Anti-Semitic attitudes have often focused on the Jewish body as well as on Jews’ beliefs or behavior.
While scientific data show that the observable physical characteristics of Jews are not significantly different from the populations in which they have lived in recent centuries, observed data which don’t accord with expectations have often been ignored and a stereotypical Jewish profile has been assembled in regard to eye and hair color and nasal profile. For example, far more European Jews have blond hair or blue eyes than do Jews from Muslim lands.
Despite the claims of 19th and 20th century pseudo-science, the “Jewish nose” is not a genuine characteristic. Harry L. Shapiro has pointed out (in the Encyclopedia Judaica entry “Anthropology, Physical”) that while the “convex profile with a depressed nasal tip is not infrequent among Jews, this is not surprising since the same nasal character is common enough in the general region from which they originate, not to mention that it also occurs in non-Jewish European people.”
The outstanding physical characteristic that, to a large extent has distinguished the Jews–at least the males among them–is circumcision. The removal of the foreskin was a practice nearly as repugnant to the ancient Romans as castration. The Emperor Hadrian (117-138 C.E.) outlawed both as they were seen as unnatural offenses against the Greek idea of natural beauty of the human body. (E. Mary Smallwood, The Jews under Roman Rule from Pompey to Diocletian [Leiden: Brill, 1976], 429.)
Jewish responses to this negative attitude led some Jews to forego circumcision, and others to undergo the surgical procedure known as epispasm. Rabbinic literature calls one whose foreskin has been artificially restored a mashukh, “pulled” forward. (See, for example, Babylonian Talmud, Yevamot 72a.) The first century C.E. philosopher Philo of Alexandria defended the practice and cited its advantages. In the First Book of Maccabees we read of Jews who “left their sons uncircumcised” (1:48) or who “removed the marks of circumcision” (1:15). One can only wonder if the psychological impetus to undergo such surgery can be compared to the modern phenomenon of the rhinoplasty (the “nose job”).
The early Christian church abandoned circumcision. Paul, cited in Galatians 6:15, claimed that circumcision was an irrelevant practice. With the dominance of Rome by the Christian Church (from the fourth century C.E.), which had abandoned circumcision, the negative associations with the practice were sealed.

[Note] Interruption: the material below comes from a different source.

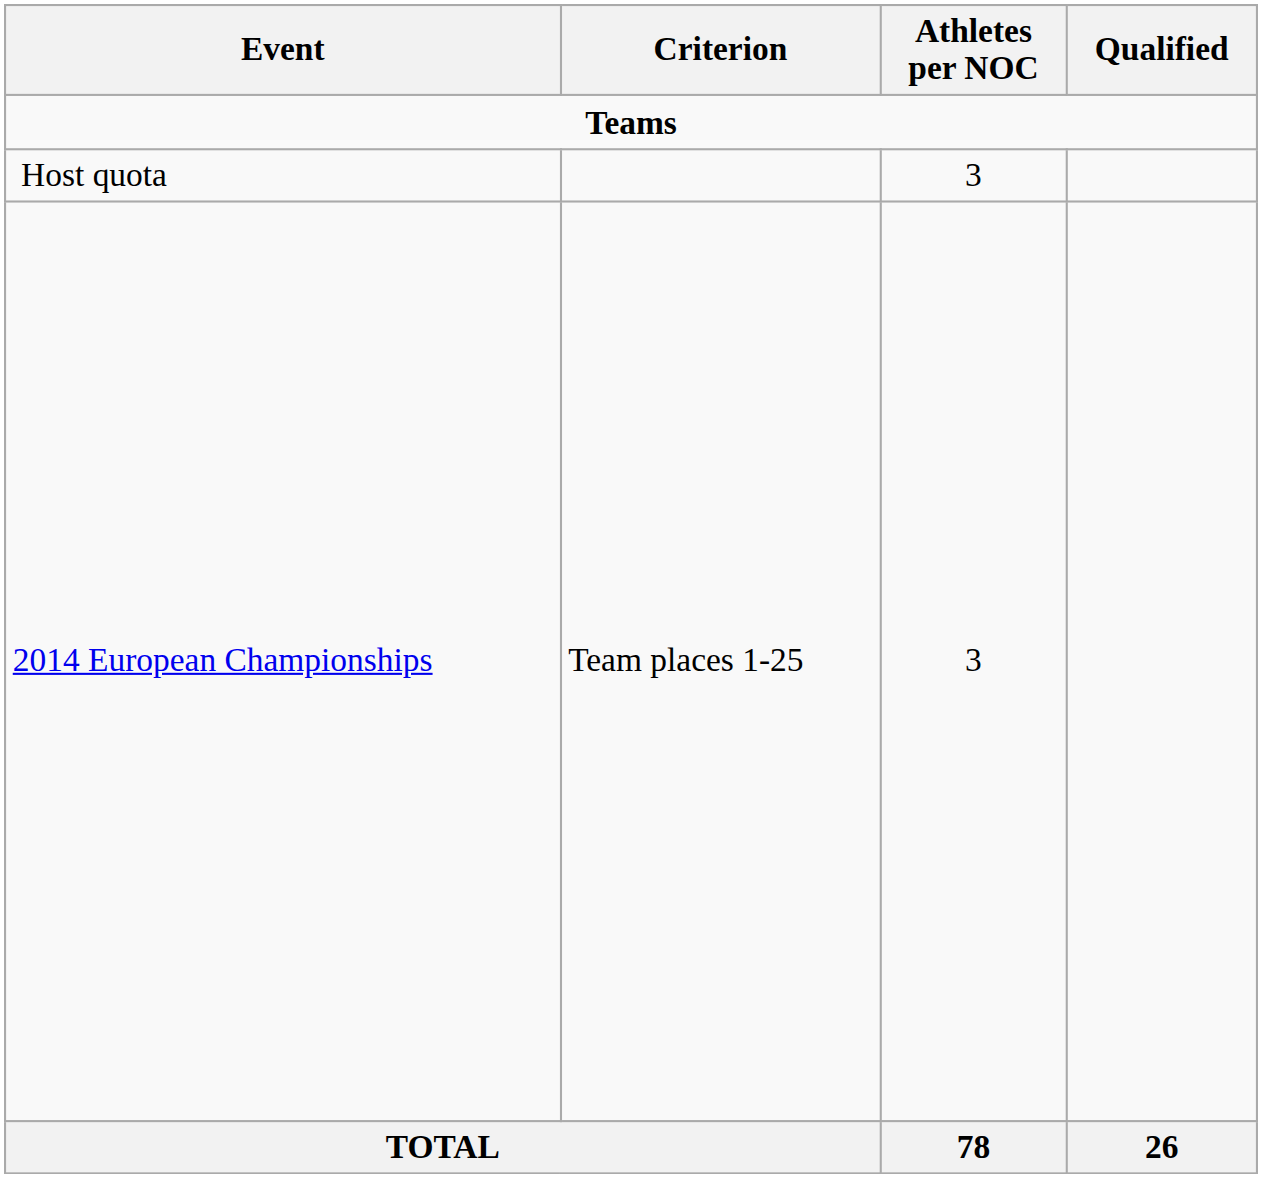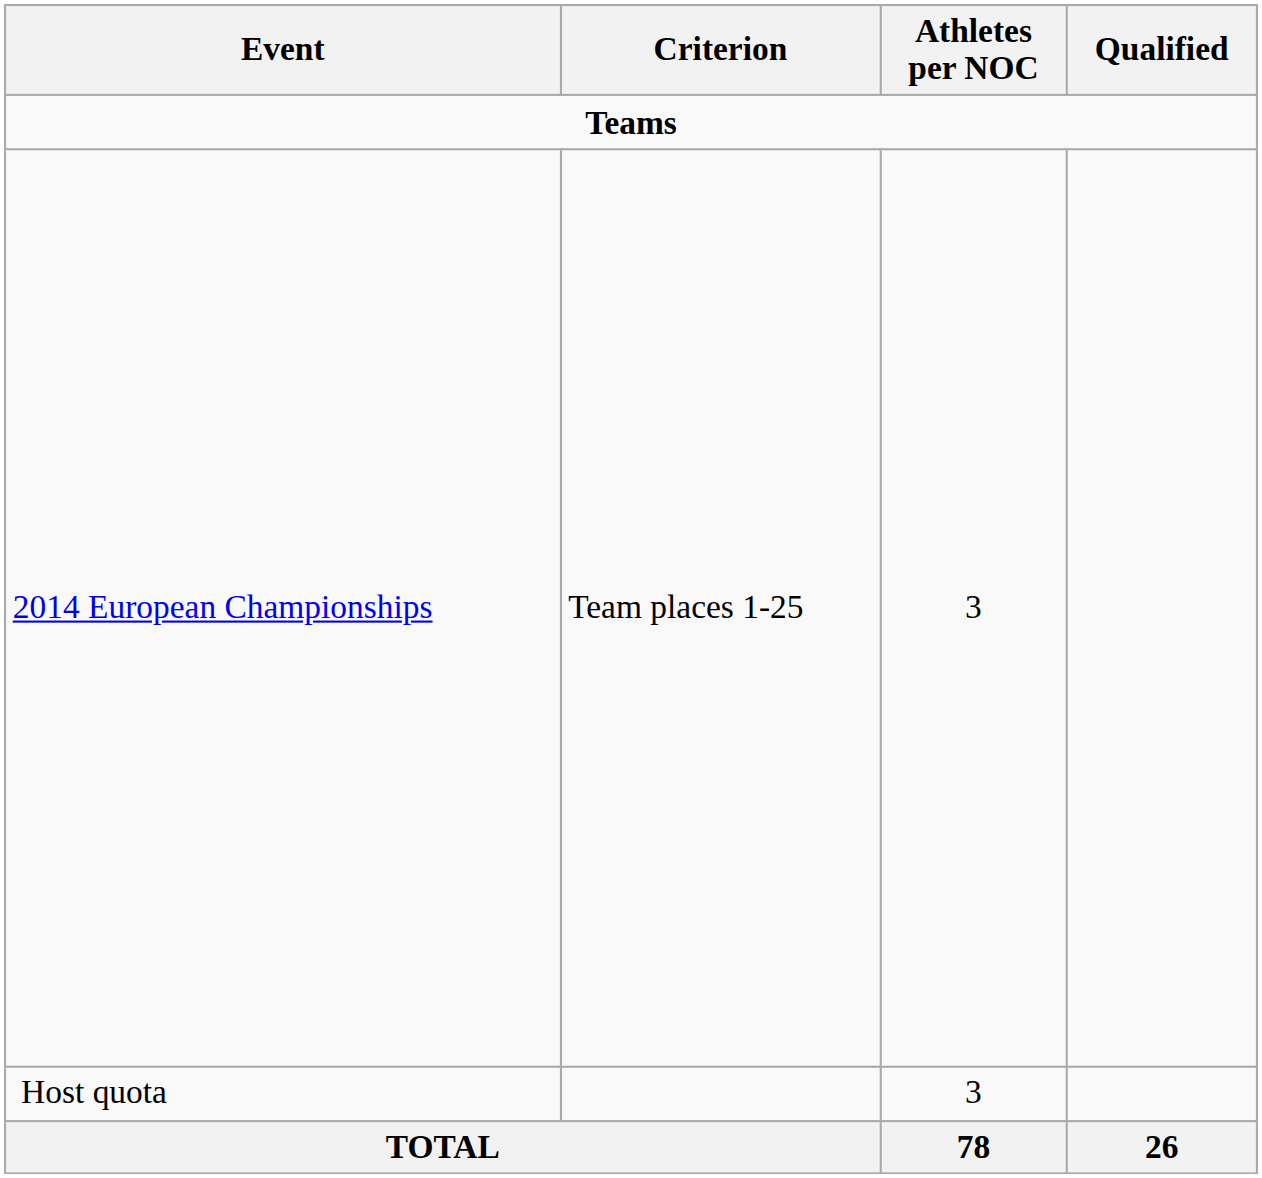rows swapped: Host quota <-> 2014 European Championships
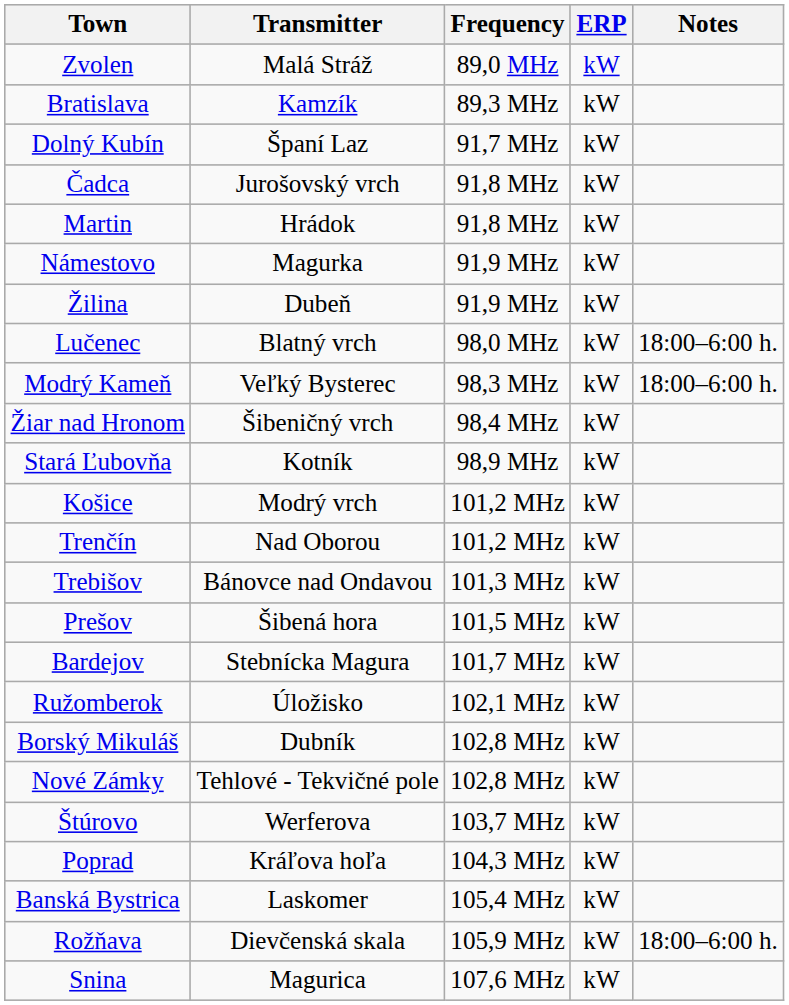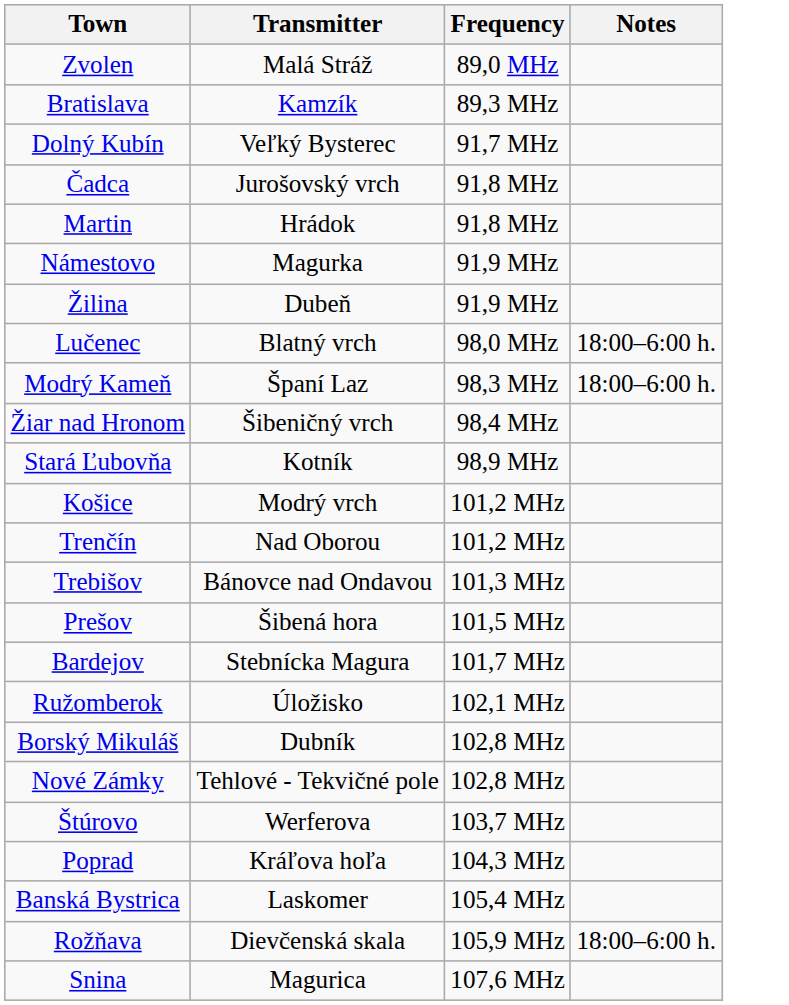- column: ERP | kW | kW | kW | kW | kW | kW | kW | kW | kW | kW | kW | kW | kW | kW | kW | kW | kW | kW | kW | kW | kW | kW | kW | kW
Dolný Kubín | Transmitter: Španí Laz -> Veľký Bysterec
Modrý Kameň | Transmitter: Veľký Bysterec -> Španí Laz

A widespread medieval negative image of the Jew was based upon a misinterpretation of the Hebrew Bible. Moses was often depicted with two horns on his head as a result of the Latin mis-rendering of the verb “sent forth beams” (karan) in Exodus 34:35 as “grew horns.” (A horn is a keren.) This image, which was widely portrayed in art of the Middle Ages by artists including Michelangelo and Donatello in Italy, led to the widespread notion that all Jews had devilish horns.
The Nazis seized upon the negative Jewish body image and used caricatures and other forms of propaganda to present the Jews as sub-human or as disfigured humans. The Nazi weekly Der Sturmer was famous for disseminating these images.
In an ironic way, the Zionist movement came to see the Jews’ bodies as inadequate as well. The emaciated, pale, and weak yeshiva bokhur (Talmud student) came to be seen as the antithesis of the strong sun-bronzed self-reliant image of the “new Jew” who was engaged in the physical rebuilding of the Land of Israel and the Jewish people.
Despite the counter-image of the tsabar (“Sabra”), or native born Israeli, negative images of Jews continue to be common. Even in the 21st century there are places where ignorant people remain under the impression that Jews have horns and countries in which criticism of the practice of circumcision seems to be motivated by underlying anti-Semitic attitudes.